While the news from Chicago shows that the corporate welfare corruption of NCLB's $2 billion a per year Supplemental Services program has hit the mainstream press, Florida's Dept. of Education has made kowtowing to corporate interests the official policy by barring most non-corporate entities from providing tutoring services in the most needy schools in the state, even when E-School News Online reports that corporate tutoring costs up to 4 times as much as other not-for-profit services:GETTING TOUGH WITH TUTORS
Chicago Tribune Editorial
October 31, 2005
In response to the federal No Child Left Behind law, what was once a
modest after-school tutoring industry swelled virtually overnight
into a mammoth with more than $200 million in annual revenues.
A huge industry accountable to ... whom? Under the law,
schoolteachers and administrators are being held to account for the
performance of their students. But the tutors?
For the last three years, state education agencies have been
designated as the watchdogs over tutoring companies.

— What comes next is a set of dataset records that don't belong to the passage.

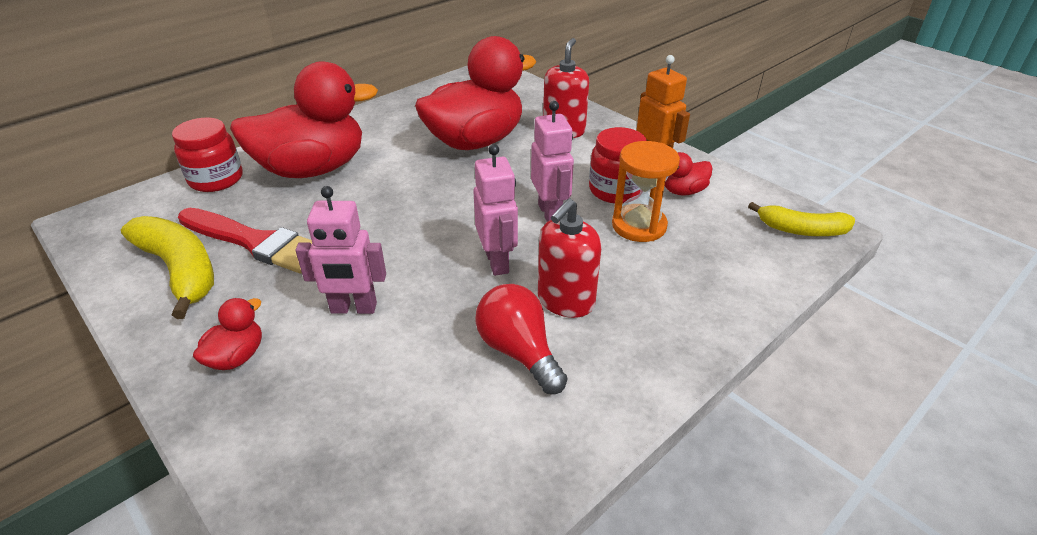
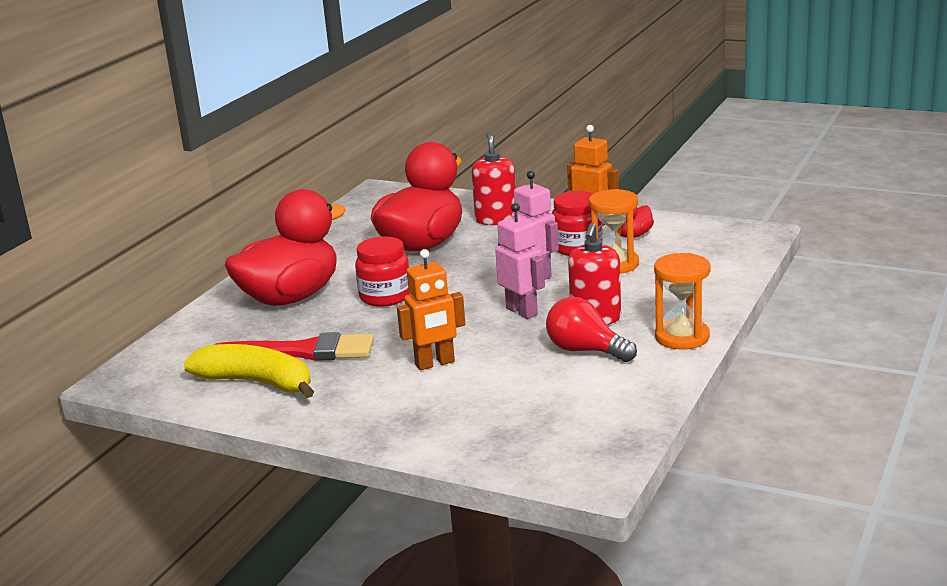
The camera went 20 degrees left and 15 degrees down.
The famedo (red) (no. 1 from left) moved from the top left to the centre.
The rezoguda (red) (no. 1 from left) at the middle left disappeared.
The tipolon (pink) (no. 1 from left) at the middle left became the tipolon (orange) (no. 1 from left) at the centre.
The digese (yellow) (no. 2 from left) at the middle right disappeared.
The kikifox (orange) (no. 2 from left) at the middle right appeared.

Yet states
have been about as aggressive in that role as a brood of Chihuahuas.
Most states lack the staff, the money, the gumption and the
know-how to oversee the tutors properly.
That has been the case in Illinois. In recent months, however, the
Illinois State Board of Education has flickered to life, announcing
new rules that would scrutinize more carefully the 75 tutoring
companies approved to operate in the state. Last summer, the
board toughened and broadened its oversight of the financial
and academic strength of tutoring companies. State officials
recently banned a well-known national tutoring firm from
operating in five Chicago schools because of alleged ethics
violations. The state board's actions can be appealed by
The firm, Newton Learning, allegedly hired school employees
who steered business Newton's way, either by altering parent
selections of which tutoring company to use, by instructing
parents directly to choose Newton or by sending home application
forms with Newton already selected. State ethics rules allow
public school teachers to be hired to provide after-school
instruction, but they are restricted from recruiting so as not to
give any one firm an inside advantage or special
access to children at a particular school.
Acting on tips gleaned from a new complaint procedure, state
investigators say they gathered information showing that
Newton paid school "site directors," who also happened to be
Chicago Public School employees, $500 to start up tutoring
programs, along with $3 for each pupil signed up. Parents of
poorly performing students in failing schools are able to choose
among roughly a dozen competing tutoring firms to provide
services to their children.
The fact that board officials are raising these questions reveals that
they're taking their watchdog role to a new level of seriousness.
"Generally, the responses we've received from other providers is
they're glad we're taking action," said Jonathan Furr, general
counsel to the state board.
Good for the board. So far, its new spotlight has been trained
primarily on financial and ethical issues. Those are fine, but focus
also is needed on whether these tutors are any good. Some of
them are brand new to the field and untested.
Furr said that analysis won't occur until the state has had time to
analyze results from tests taken at the end of this school year.
That information can't come soon enough. Illinois and the nation
need to know that the money poured into tutoring is getting results.
Decisions in Florida by the U.S. Department of Education, if implemented nationwide, would bar groups affiliated with school systems rated "in need of improvement" from participating in the tutoring program mandated under the No Child Left Behind Act (NCLB). Entities likely to be barred from the program--worth an estimated $2 billion a year in federal funding--include teacher unions, child-care centers, after-school programs, voc-ed or computer centers, and parents' groups.
The move represents a potential boon for private, third-party providers in the region. It also holds national implications for districts that are considering offering such tutoring--or supplemental education services (SES)--themselves, because (a) it reaffirms ED's general position that no district in need of improvement is allowed to serve as its own SES provider; and (b) it further clarifies that the prohibition also applies to groups and programs affiliated with such school systems.